Carnet noir. Révérences
La scène culturelle marocaine a perdu trois grands artistes. Mardi 10 novembre, l’artiste-peintre Regraguia Benhila s’est éteinte, à l'âge de 69 ans, aux environs d’Essaouira. Autodidacte, elle avait commencé à peindre dans les années 1980, et était considérée comme l’une des figures-phares de l’art naïf marocain (lire p.78). Mercredi 11 novembre, l’artiste plasticien Mekki Megara est décédé, à l’âge de 73 ans, des suites d’une longue maladie. Né en 1933 à Tétouan, ses œuvres avaient fait le tour du monde.
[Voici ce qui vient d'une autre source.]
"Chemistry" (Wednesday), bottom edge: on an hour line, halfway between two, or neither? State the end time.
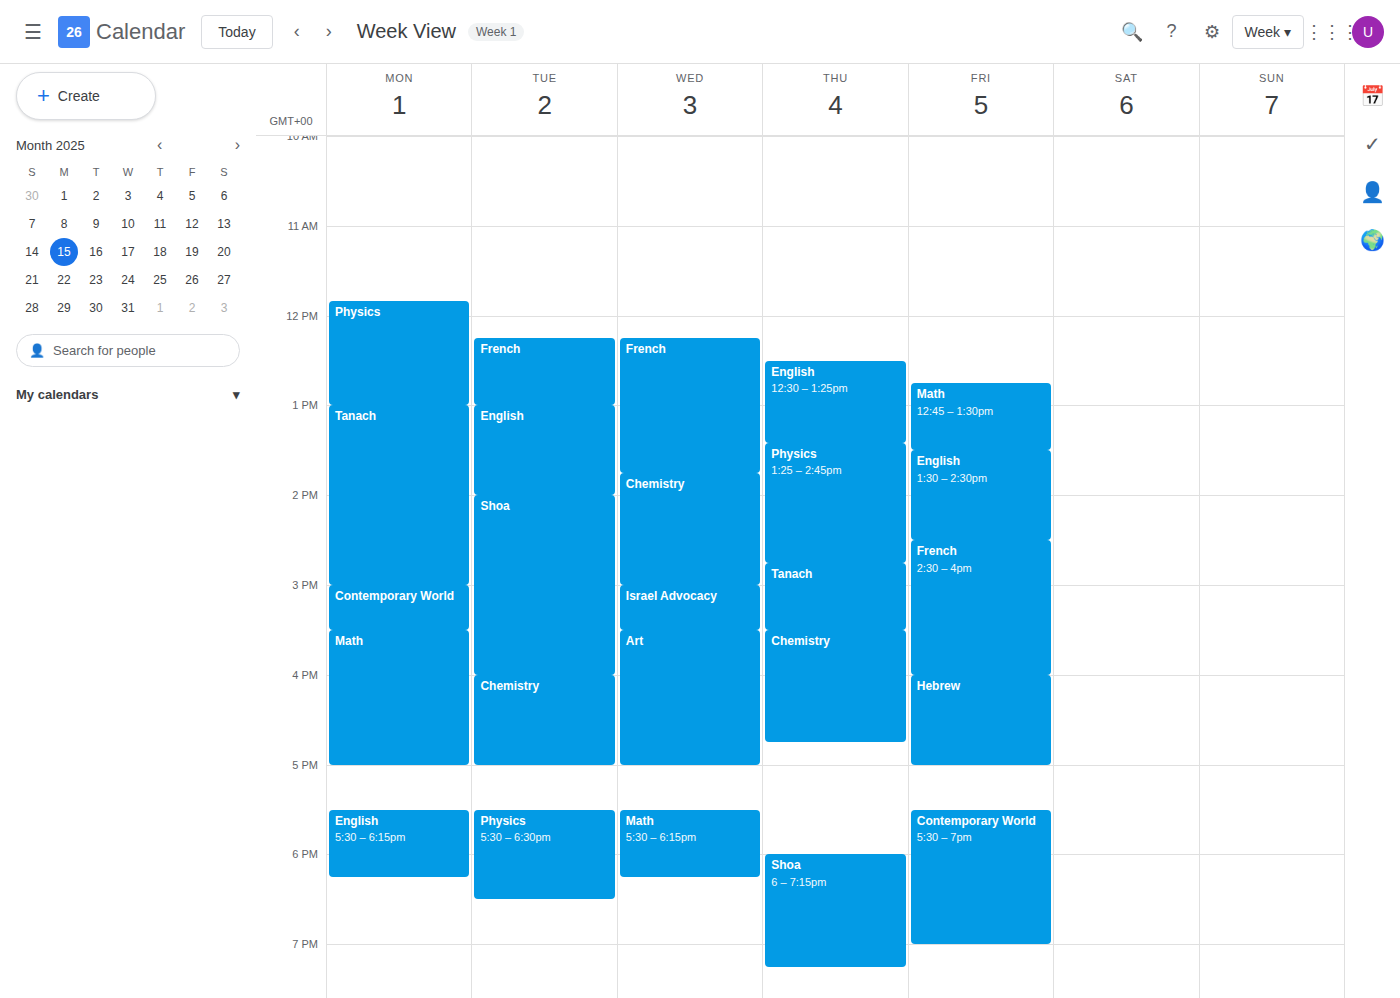
3:00 PM -- exactly on the 3 PM line.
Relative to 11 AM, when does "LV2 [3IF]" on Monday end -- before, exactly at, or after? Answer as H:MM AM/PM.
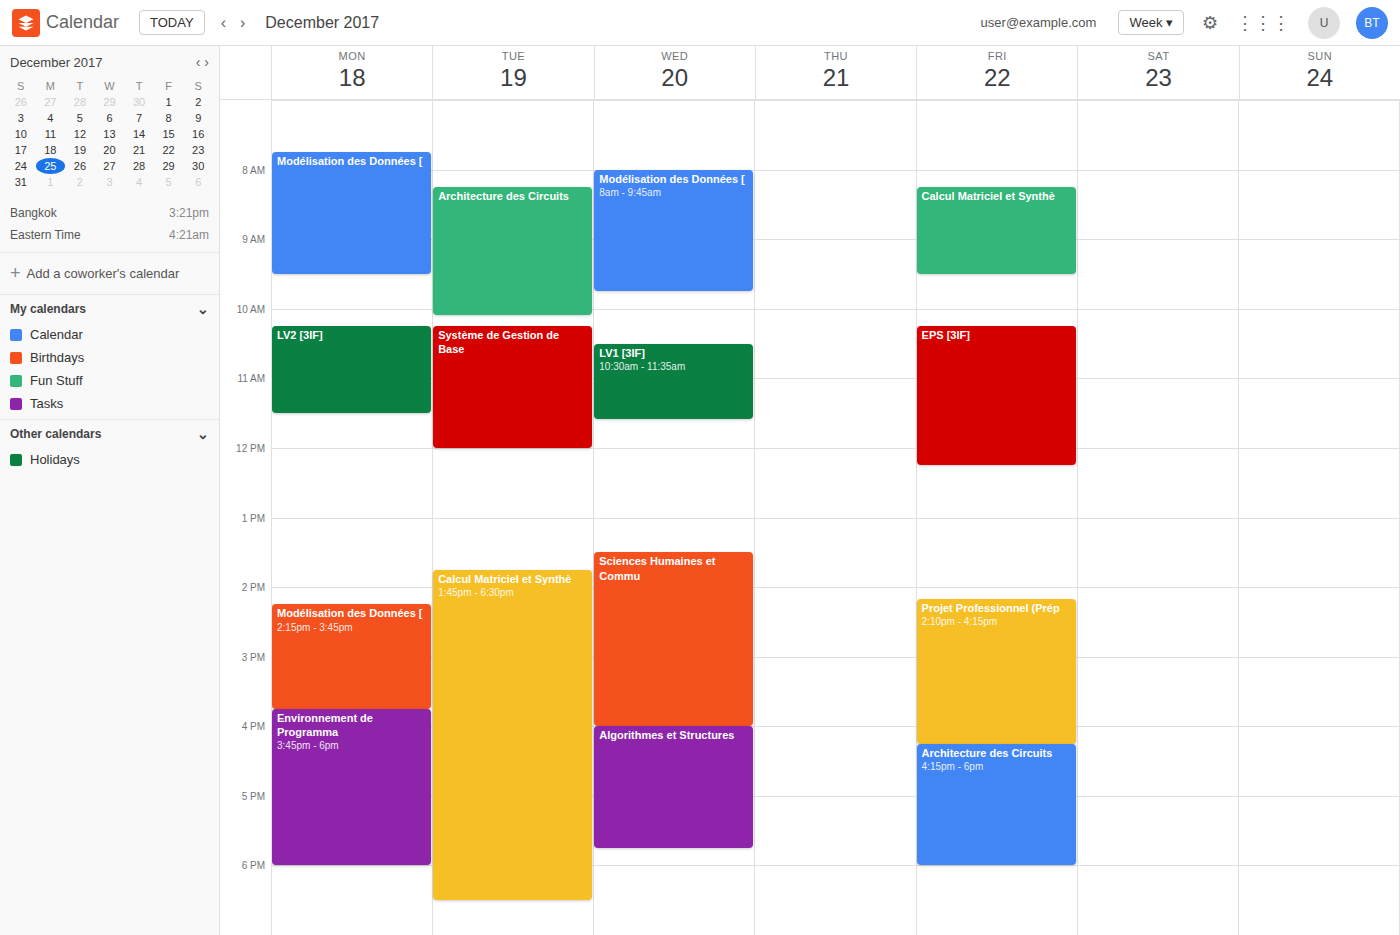
11:30 AM -- after 11 AM, 30 minutes below the 11 AM line.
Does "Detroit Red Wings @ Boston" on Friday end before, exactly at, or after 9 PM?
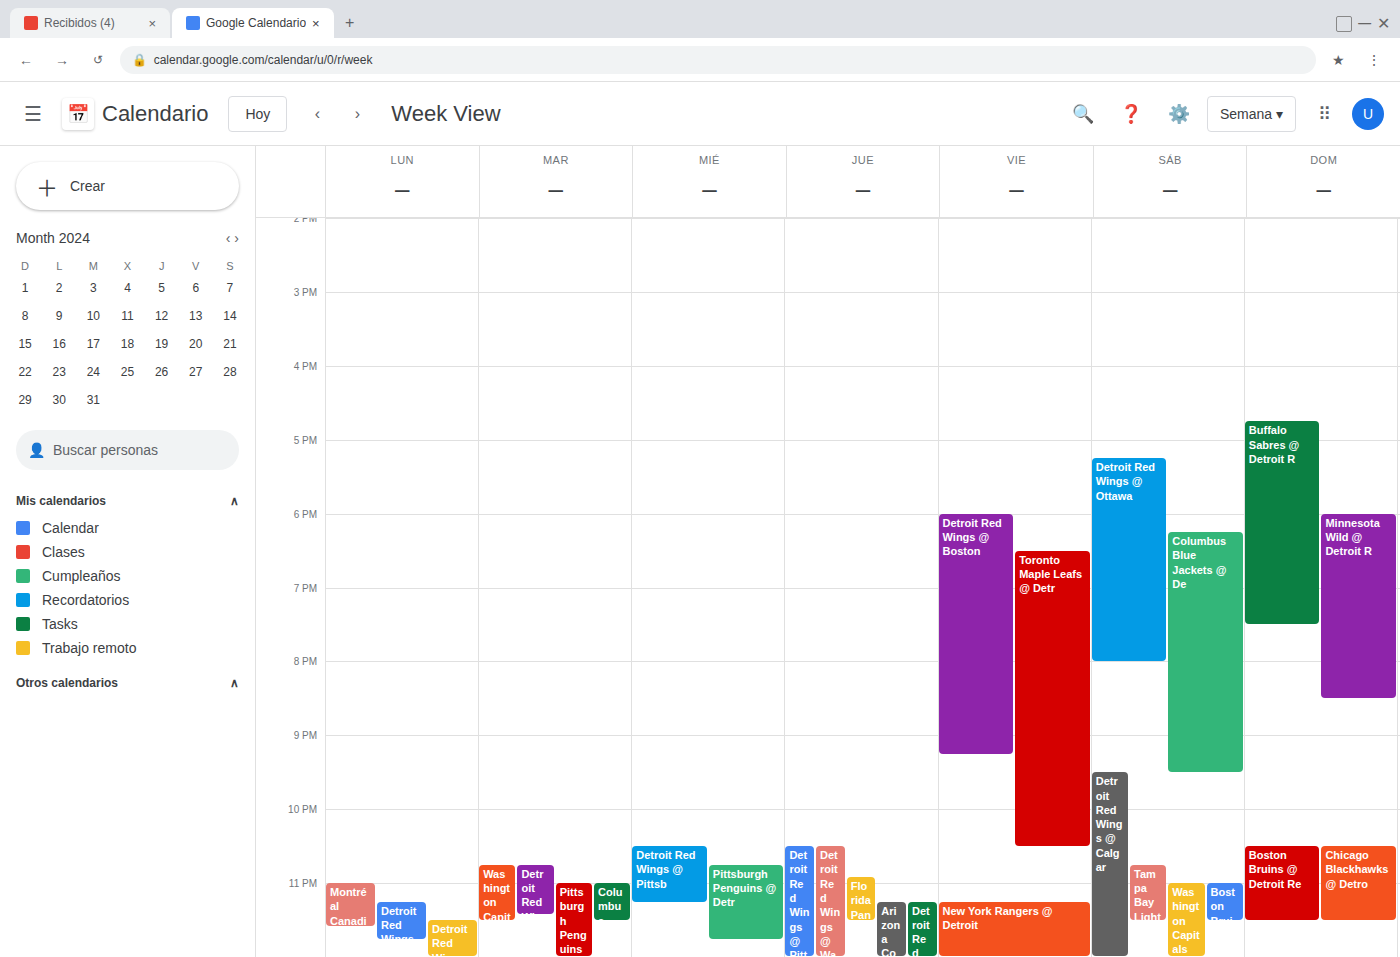
9:15 PM -- after 9 PM, 15 minutes below the 9 PM line.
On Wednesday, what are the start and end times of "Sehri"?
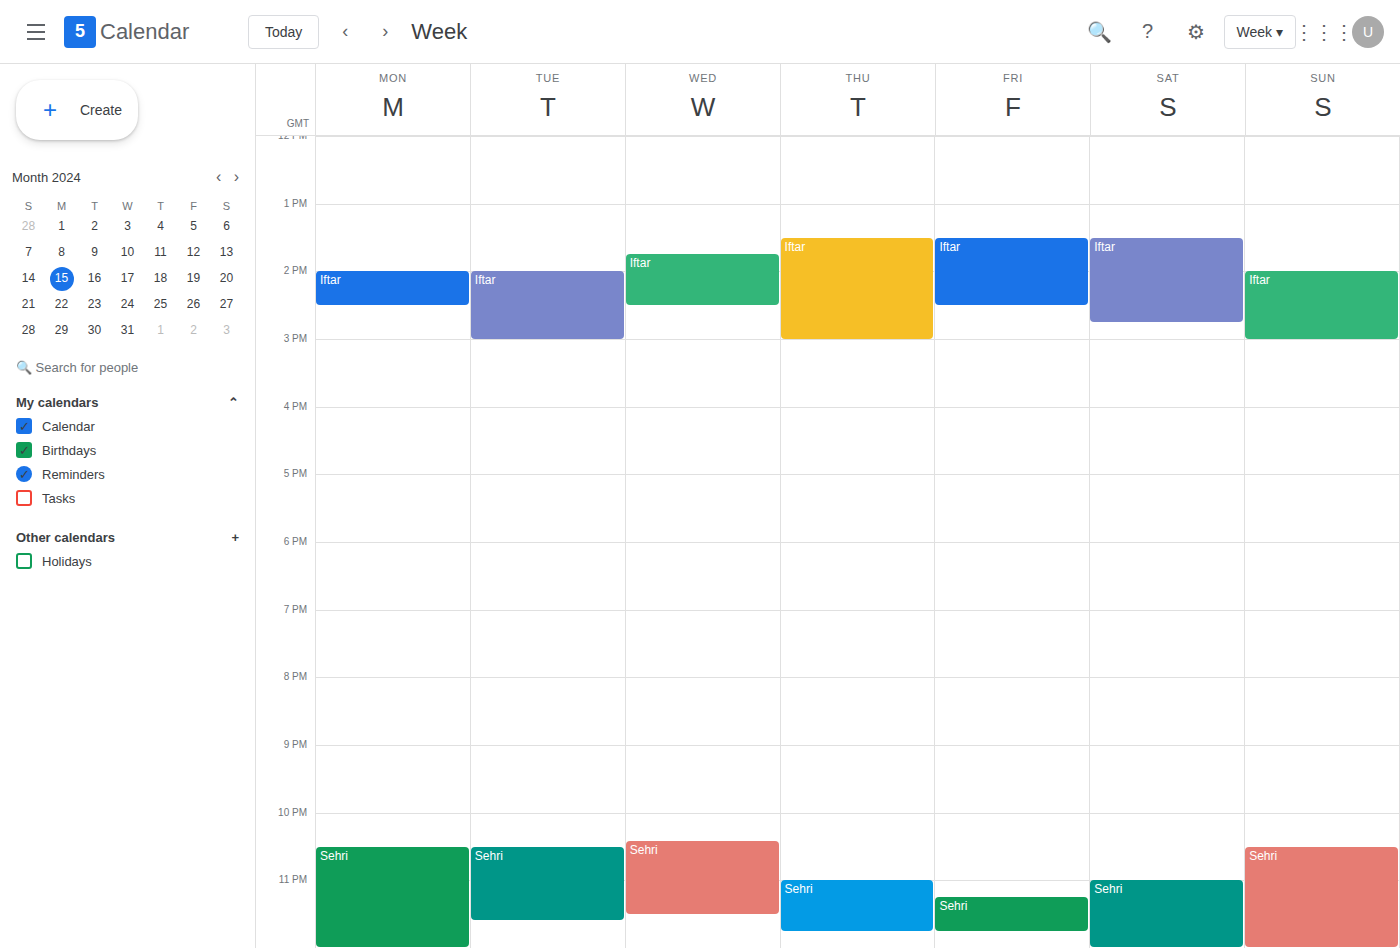
10:25 PM to 11:30 PM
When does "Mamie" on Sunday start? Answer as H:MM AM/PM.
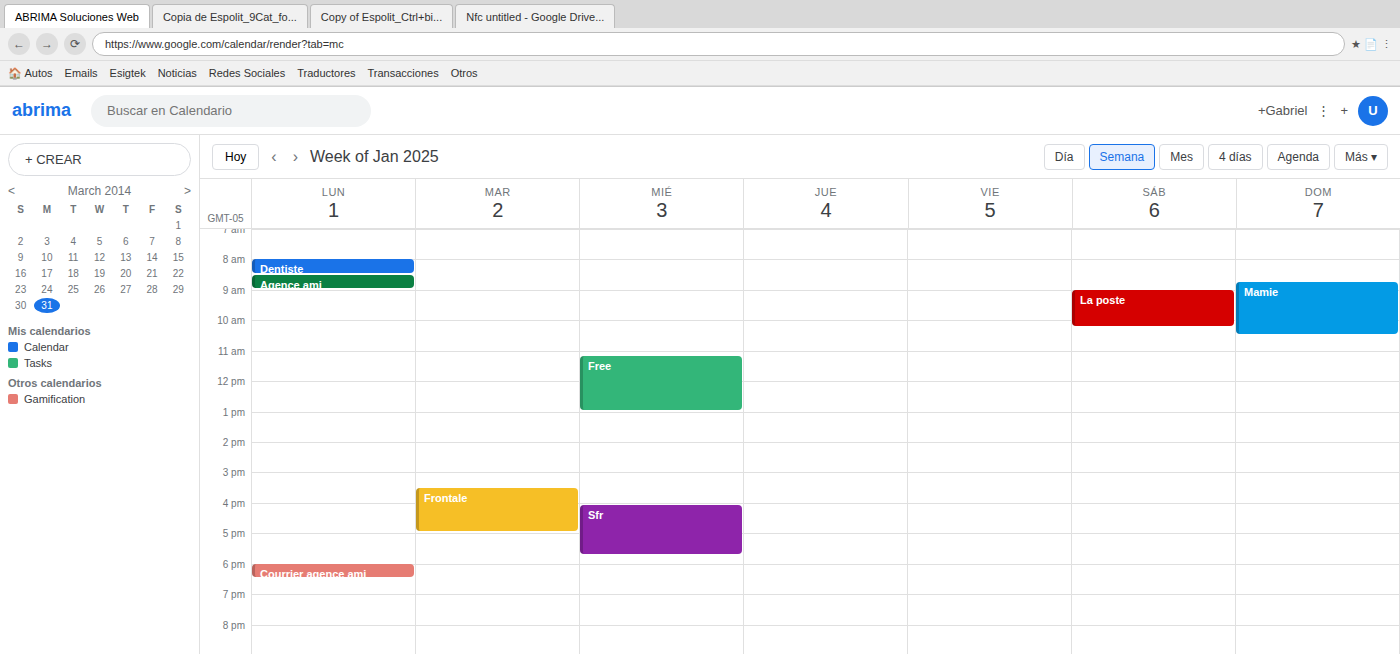
8:45 AM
Depuis le samedi 14 novembre, c’est le théâtre marocain qui est en deuil, après la disparition du dramaturge et metteur en scène Abbas Brahim. Il était à l'origine de la création d'un cours d'art dramatique au Théâtre Mohammed V, et avait eu comme étudiants Rachid El Ouali, Mouna Fettou ou encore Mohamed Khouyi. Meryem Saadi


Musique de film
Dernière ligne droite pour le film Ahmed Gassiaux, du Belgo-marocain Ismaël Saidi. C’est Rabie Kati, repéré il y a quatre ans dans Heaven’s Doors des frères Noury, qui partagera l’affiche avec Sanaa Akroud (héroïne du téléfilm Douiba), dans cette épopée historique sur le destin d’un jeune berbère orphelin recueilli par un officier du protectorat. Le film entre bientôt en mixage à Bruxelles, avant une sortie en salles espérée début 2010. Pour se plonger dans l’ambiance d’ici-là, sa BO, une musique lyrique et délicate signée par le compositeur Youssef Guezoum, est à découvrir sur Facebook.

Nomination
Le documentaire Les damnés de la mer, signé par le Belgo-marocain Jawad Rhalib, sera en compétition aux European Film Academy, dont la 22ème cérémonie est prévue le 12 décembre à Bochum, en Allemagne. L'excellent documentaire, qui témoigne de la misère des pêcheurs de Dakhla face à la concurrence des chalutiers européens et asiatiques, a déjà raflé plusieurs prix (Festival du film panafricain de Cannes, prix du public à Visions du réel de Nyon, meilleur documentaire à Envirofilm 2009 en Slovaquie, Prix Spécial Prince Rainier III) et figure parmi les dix films de la catégorie EFA documentaire 2009 – Prix Arte.